La vie est remplie de surprises et de bouleversements qui font qu’on se retrouve souvent dans des situations meilleures ou pires qu’initialement. Deux films récents en sont de brillantes illustrations. Le talentueux cinéaste Emmanuel Mouret présente le stratagème astucieux d’une aristocrate qui se venge de l’inconduite conjugale de son amant dans le film en costumes MADEMOISELLE DE JONCQUIÈRES. Pour sa part, le réalisateur Gilles Lellouche raconte habilement dans la comédie dramatique LE GRAND BAIN la volte-face qui survient chez des hommes d’âge mûr adeptes de la nage synchronisée (!).
MADEMOISELLE DE JONQUIÈRES
À qui en doutait encore, MADEMOISELLE DE JONCQUIÈRES confirme la parenté immédiate du cinéma d’Emmanuel Mouret avec celui du regretté Éric Rohmer. La magie des dialogues, le goût exquis pour les marivaudages, la conquête amoureuse comme obsession, tout cela forçait déjà la comparaison dans les films antérieurs du réalisateur et scénariste (L’ART D’AIMER, CAPRICE).
Le marquis des Arcis (Édouard Baer, impeccable) est un homme volage.
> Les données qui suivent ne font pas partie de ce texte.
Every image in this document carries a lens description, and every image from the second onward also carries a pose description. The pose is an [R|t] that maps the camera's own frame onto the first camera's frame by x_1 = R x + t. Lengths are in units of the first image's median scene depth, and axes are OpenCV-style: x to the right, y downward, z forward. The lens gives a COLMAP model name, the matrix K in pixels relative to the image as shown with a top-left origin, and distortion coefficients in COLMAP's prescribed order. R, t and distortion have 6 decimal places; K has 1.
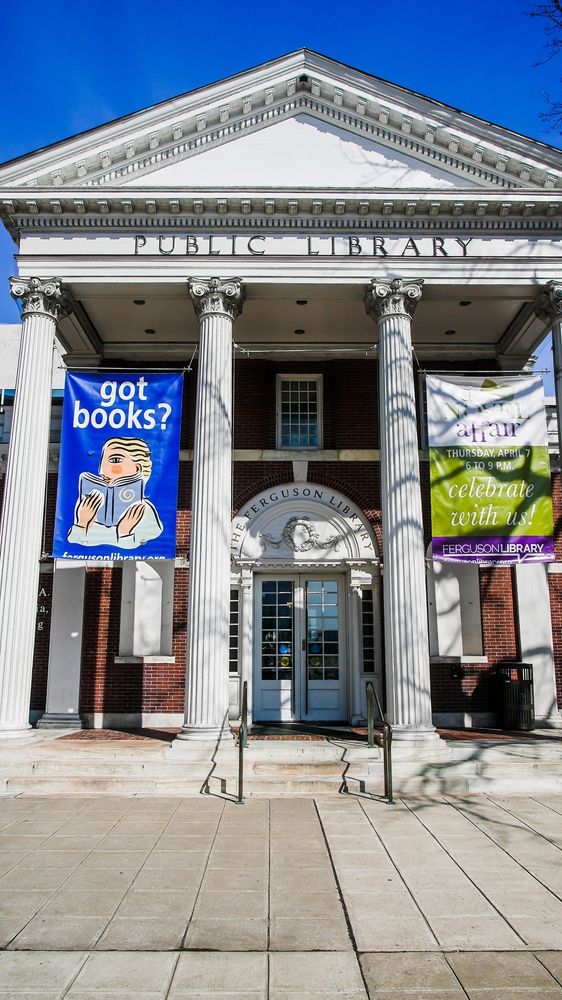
lens RADIAL K [[684.0, 0, 281.0], [0, 684.0, 500.0], [0, 0, 1]] dist [-0.037966, 0.071382]
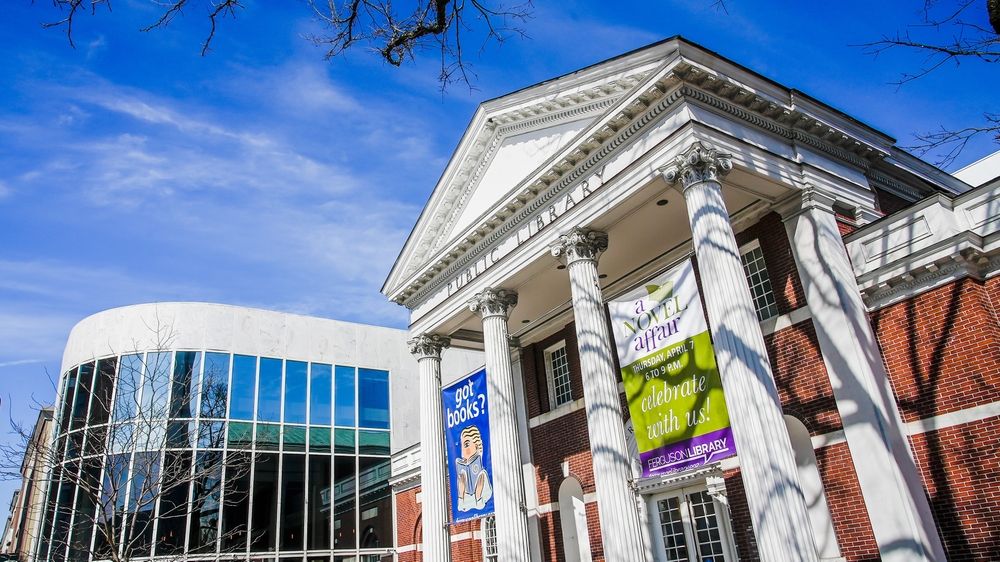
lens RADIAL K [[688.0, 0, 500.0], [0, 688.0, 281.0], [0, 0, 1]] dist [-0.037713, -0.000687]
pose [[0.558622, -0.388387, -0.732869, 0.938458], [0.267507, 0.920738, -0.284044, 0.048868], [0.785100, -0.037374, 0.618241, 0.196015]]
Sa réputation de séducteur le précède, partout où il passe. C’est pourquoi Madame de la Pommeraye, jeune veuve retirée du monde, lui résiste avec tant d’ardeur. Tout en ne pouvant s’empêcher de lui faire la cour et de lui promettre fidélité et amour éternel.
Six mois de ce régime finissent par avoir raison de ses prétentions. Quelques années de félicité conjugale passent avant que le marquis ne montre des premiers signes de désengagement. Afin de tester son amour, Madame lui annonce que le sien est sur son déclin. L’aveu libère l’époux, qui reconnaît éprouver la même panne amoureuse.
Feignant le soulagement, la marquise au cœur brisé décide de le compromettre. Instrument de sa vengeance : une jeune et magnifique prostituée (Alice Isaaz, vibrante), qu’elle fait passer pour une pieuse et noble déshéritée avant de la pousser dans les bras du marquis.
Rappelant VALMONT de Milos Forman, le cinéaste Mouret s’emploie avec beaucoup d’ardeur à composer des tableaux bucoliques, qu’il anime au moyen de cette souriante et perfide histoire de vengeance amoureuse. Certaines de ces compositions sont rendues stupéfiantes par la magie des mots, le plaisir des acteurs en un emploi mesuré de musique baroque. À tous égards cependant, la performance nuancée de Cécile de France (Madame de la Pommeraye) force l’admiration.
LE GRAND BAIN
Avec ses dialogues désopilants, ses portraits attachants et son optimisme naïf, ce premier long métrage en solo de l’acteur Gilles Lellouche fait flèche de tout bois. La réussite se mesure également au regard humaniste posé par le cinéaste sur la crise de la cinquantaine et les ratés d’un système socioéconomique où les marginaux n’ont pas leur place.
Après une énième prolongation de son arrêt de travail pour cause de dépression, Bertrand (Mathieu Amalric, émouvant) s’inscrit à un cours de nage synchronisée. La discipline physique redonnera un sens à son existence, pense-t-il.
À la piscine municipale, ses partenaires sont, comme lui, des mâles au mitan de l’âge, marqués par diverses infortunes personnelles ou professionnelles. Delphine (Virginie Efira, juste), leur professeure, est une ex-gloire des bassins qui a sombré dans l’alcool.
Après quelques semaines de clapotis, le groupe se met au défi de représenter la France aux Championnats du monde masculin, qui se tiendra en Norvège. Les entraînements, jusque-là très ordinaires, changent de rythme lorsque la paralytique Amanda, ex-coéquipière de Delphine, prend la relève après que cette dernière eut abandonné la partie.
Soignée, la réalisation se distingue lors des efficaces chorégraphies aquatiques, rehaussées par une trame sonore enlevante. Hauts en couleur, les protagonistes sont campés par des grands noms du cinéma français, souvent à contre-emploi. C’est le cas de Philippe Katerine (UN BEAU SOLEIL INTÉRIEUR), en adulescent compensant sa timidité dans les sucreries et de Leila Bekhti (UNE VIE MEILLEURE), en professeure vulgaire et revancharde.